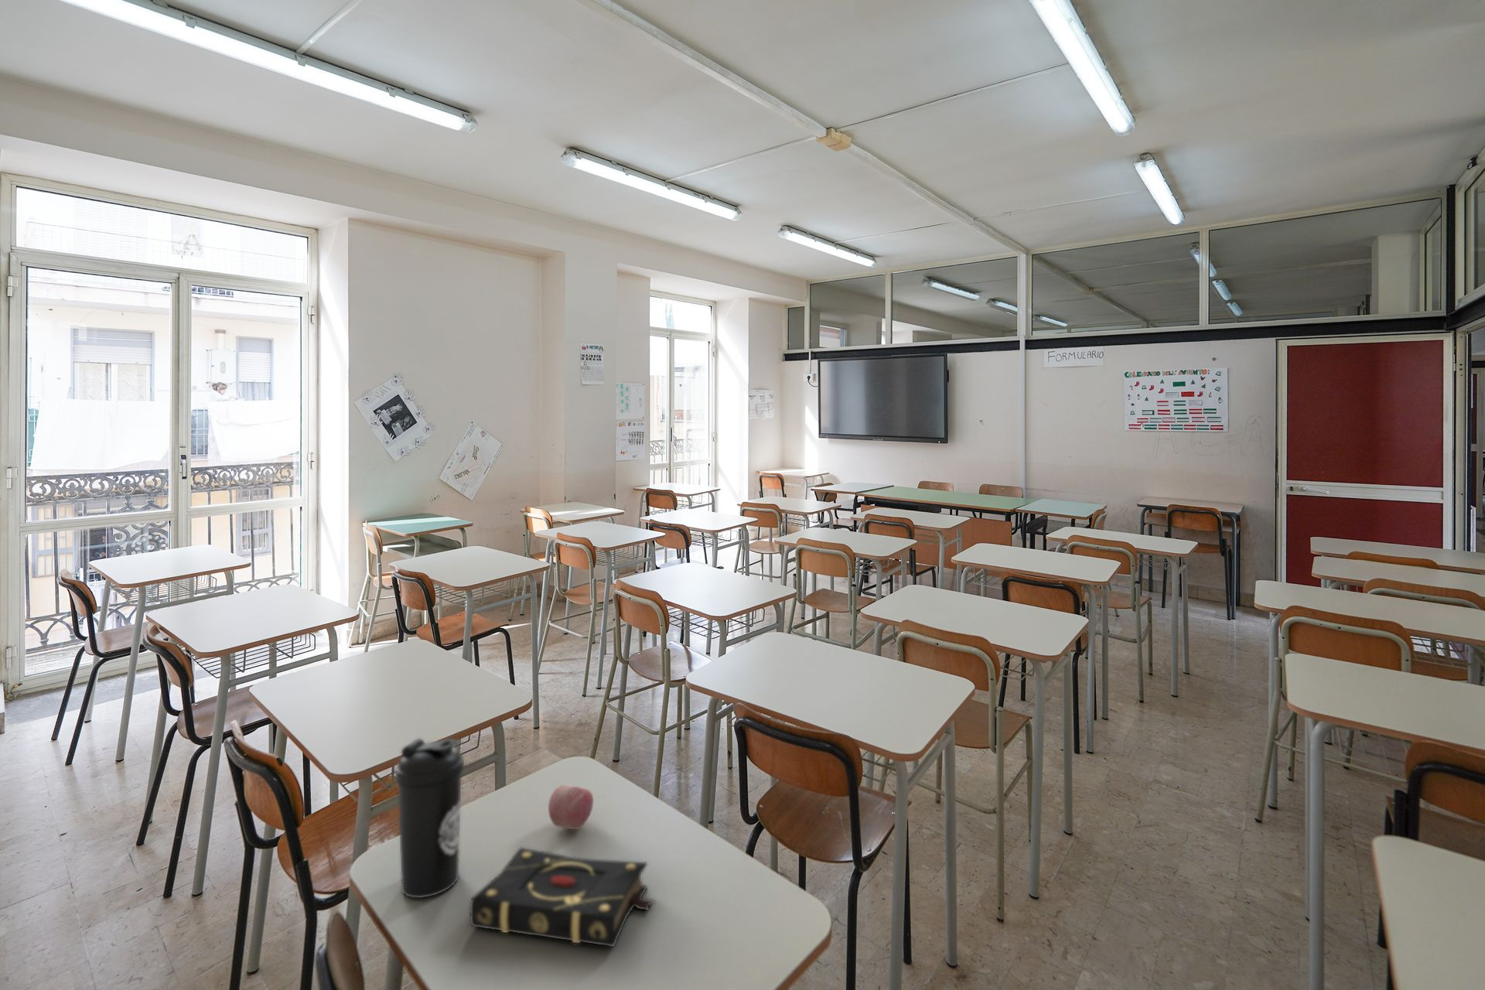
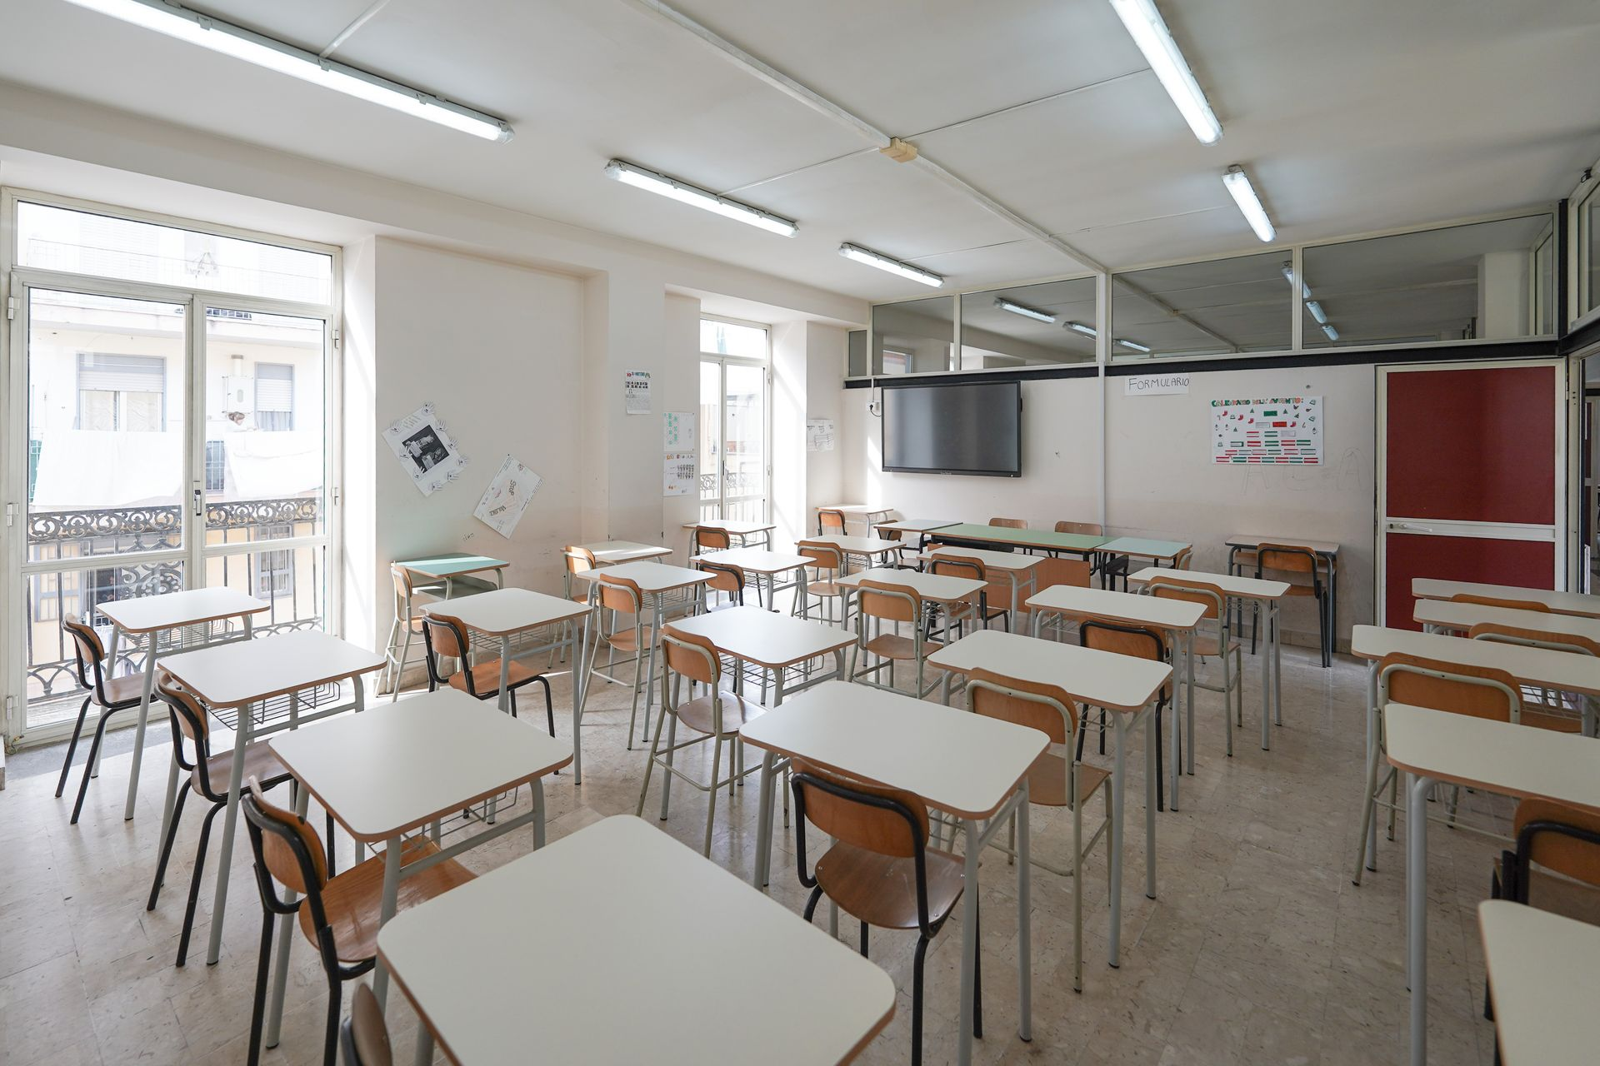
- apple [548,784,594,830]
- book [470,846,656,948]
- water bottle [394,738,465,898]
========
Could you retype each line of the material above exactly, skipping the pictures?

- apple [548,784,594,830]
- book [470,846,656,948]
- water bottle [394,738,465,898]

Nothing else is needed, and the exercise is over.